Sept. 12 (Bloomberg) -- South African consumer confidence dropped to a two-year low in the third quarter as the economic recovery lost momentum, reducing households’ appetite for continued spending, First National Bank said.
The FNB/BER consumer confidence index dropped to 4 from 11 in the second quarter, First National Bank and the Bureau for Economic Research said in an e-mailed statement today.
Consumers account for about two-thirds of expenditure in Africa’s biggest economy and a drop in spending may undermine economic growth, which slowed to a two-year low of 1.3 percent in the second quarter, according to the statistics office. The South African Reserve Bank, which makes its next interest rate decision on Sept. 22, has kept the benchmark interest rate unchanged at 5.5 percent this year to help spur spending.
“More consumers expect the economic performance to deteriorate and some of these foresee that this will also hurt their own finances over the next 12 months,” FNB said in the statement. “Consumer spending is likely to moderate should consumer confidence remain at this lower level in subsequent quarters.”
The sub-index measuring consumers’ views of expected economic performance dropped to 2 in the third quarter from 17 in the previous three months, the biggest decline since the second quarter of 2008, when the global financial crisis began, FNB said.
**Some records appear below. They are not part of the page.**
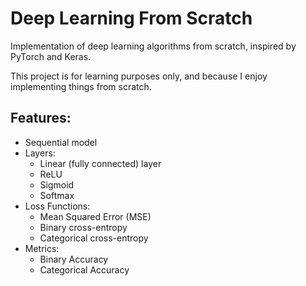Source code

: # Deep Learning From Scratch
Implementation of deep learning algorithms from scratch, inspired by PyTorch and Keras.

This project is for learning purposes only, and because I enjoy implementing things from scratch.

## Features:
- Sequential model
- Layers:
  - Linear (fully connected) layer
  - ReLU
  - Sigmoid
  - Softmax
- Loss Functions:
  - Mean Squared Error (MSE)
  - Binary cross-entropy
  - Categorical cross-entropy
- Metrics:
  - Binary Accuracy
  - Categorical Accuracy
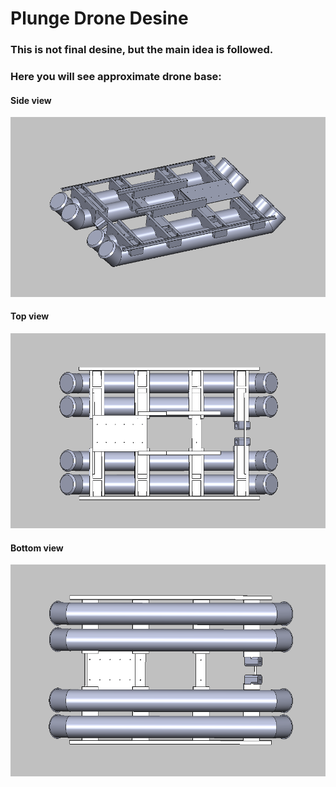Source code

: # Plunge Drone Desine

### This is not final desine, but the main idea is followed.
### Here you will see approximate drone base:

#### Side view
![side](https://github.com/PolyPlunge/pdcad/blob/main/images/side_view.png)

#### Top view
![top](https://github.com/PolyPlunge/pdcad/blob/main/images/top_view.png)

#### Bottom view
![bottom](https://github.com/PolyPlunge/pdcad/blob/main/images/bottom_view.png)
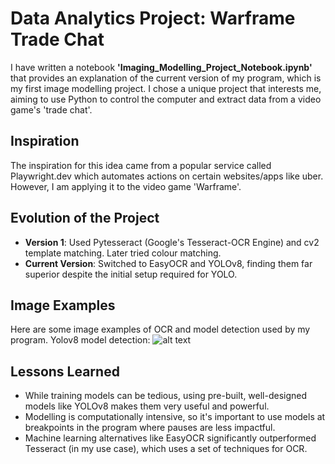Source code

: # Data Analytics Project: Warframe Trade Chat

I have written a notebook **'Imaging_Modelling_Project_Notebook.ipynb'** that provides an explanation of the current version of my program, which is my first image modelling project. 
I chose a unique project that interests me, aiming to use Python to control the computer and extract data from a video game's 'trade chat'.

## Inspiration
The inspiration for this idea came from a popular service called Playwright.dev which automates actions on certain websites/apps like uber. However, I am applying it to the video game 'Warframe'.

## Evolution of the Project
- **Version 1**: Used Pytesseract (Google's Tesseract-OCR Engine) and cv2 template matching. Later tried colour matching.
- **Current Version**: Switched to EasyOCR and YOLOv8, finding them far superior despite the initial setup required for YOLO.

## Image Examples
Here are some image examples of OCR and model detection used by my program.
Yolov8 model detection: ![alt text](https://imgur.com/Yjuoldj)

## Lessons Learned
- While training models can be tedious, using pre-built, well-designed models like YOLOv8 makes them very useful and powerful.
- Modelling is computationally intensive, so it's important to use models at breakpoints in the program where pauses are less impactful.
- Machine learning alternatives like EasyOCR significantly outperformed Tesseract (in my use case), which uses a set of techniques for OCR.
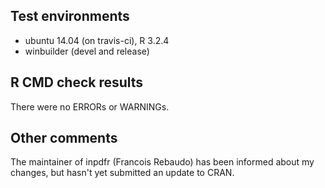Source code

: ## Test environments

* ubuntu 14.04 (on travis-ci), R 3.2.4
* winbuilder (devel and release)

## R CMD check results

There were no ERRORs or WARNINGs.

## Other comments

The maintainer of inpdfr (Francois Rebaudo) has been informed about my changes, but hasn't yet submitted an update to CRAN. 
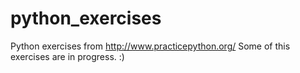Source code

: # python_exercises
Python exercises from http://www.practicepython.org/ 
Some of this exercises are in progress. :)
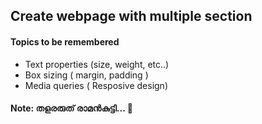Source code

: ## Create webpage with multiple section

#### Topics to be remembered
- Text properties (size, weight, etc..)
- Box sizing ( margin, padding )
- Media queries ( Resposive design)

#### Note: തളരരുത് രാമൻകുട്ടി... 🐣
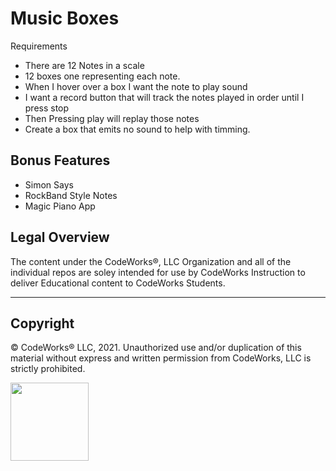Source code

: Music Boxes
===========

Requirements

-   There are 12 Notes in a scale
-   12 boxes one representing each note.
-   When I hover over a box I want the note to play sound
-   I want a record button that will track the notes played in order until I press stop
-   Then Pressing play will replay those notes
-   Create a box that emits no sound to help with timming.

Bonus Features
--------------
-   Simon Says
-   RockBand Style Notes
-   Magic Piano App

## Legal Overview

The content under the CodeWorks®, LLC Organization and all of the individual repos are soley intended for use by CodeWorks Instruction to deliver Educational content to CodeWorks Students.

---

## Copyright

© CodeWorks® LLC, 2021. Unauthorized use and/or duplication of this material without express and written permission from CodeWorks, LLC is strictly prohibited.


<img src="https://bcw.blob.core.windows.net/public/img/7815839041305055" width="125">
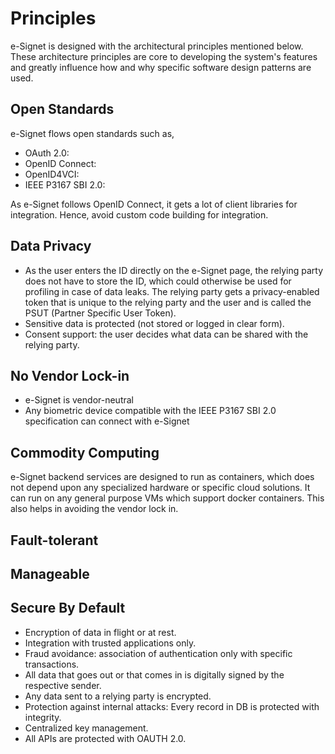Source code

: # Principles

e-Signet is designed with the architectural principles mentioned below. These architecture principles are core to developing the system's features and greatly influence how and why specific software design patterns are used.

## Open Standards

e-Signet flows open standards such as,

* OAuth 2.0: <brief description>
* OpenID Connect: <brief description>
* OpenID4VCI: <brief description>
* IEEE P3167 SBI 2.0: <brief description>

As e-Signet follows OpenID Connect, it gets a lot of client libraries for integration. Hence, avoid custom code building for integration.

## Data Privacy

* As the user enters the ID directly on the e-Signet page, the relying party does not have to store the ID, which could otherwise be used for profiling in case of data leaks. The relying party gets a privacy-enabled token that is unique to the relying party and the user and is called the PSUT (Partner Specific User Token).
* Sensitive data is protected (not stored or logged in clear form).
* Consent support: the user decides what data can be shared with the relying party.

## No Vendor Lock-in
* e-Signet is vendor-neutral
* Any biometric device compatible with the IEEE P3167 SBI 2.0 specification can connect with e-Signet

## Commodity Computing

e-Signet backend services are designed to run as containers, which does not depend upon any specialized hardware or specific cloud solutions. It can run on any general purpose VMs which support docker containers. This also helps in avoiding the vendor lock in.

## Fault-tolerant

## Manageable

## Secure By Default

* Encryption of data in flight or at rest.
* Integration with trusted applications only.
* Fraud avoidance: association of authentication only with specific transactions.
* All data that goes out or that comes in is digitally signed by the respective sender.
* Any data sent to a relying party is encrypted.
* Protection against internal attacks: Every record in DB is protected with integrity.
* Centralized key management.
* All APIs are protected with OAUTH 2.0.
Retail sales rose 2.2 percent in June from a year earlier, after increasing 0.2 percent in the previous month, the statistics office said on Aug. 17. Sales growth slowed from 10 percent in April.
Pick n Pay Stores Ltd., South Africa’s second-biggest grocer, said on July 6 it may fire about 8.6 percent of its workforce after profit slumped. Retailers are facing greater competition after Wal-Mart Stores Inc. bought a 51 percent stake in Johannesburg-based Massmart Holdings Ltd. in June.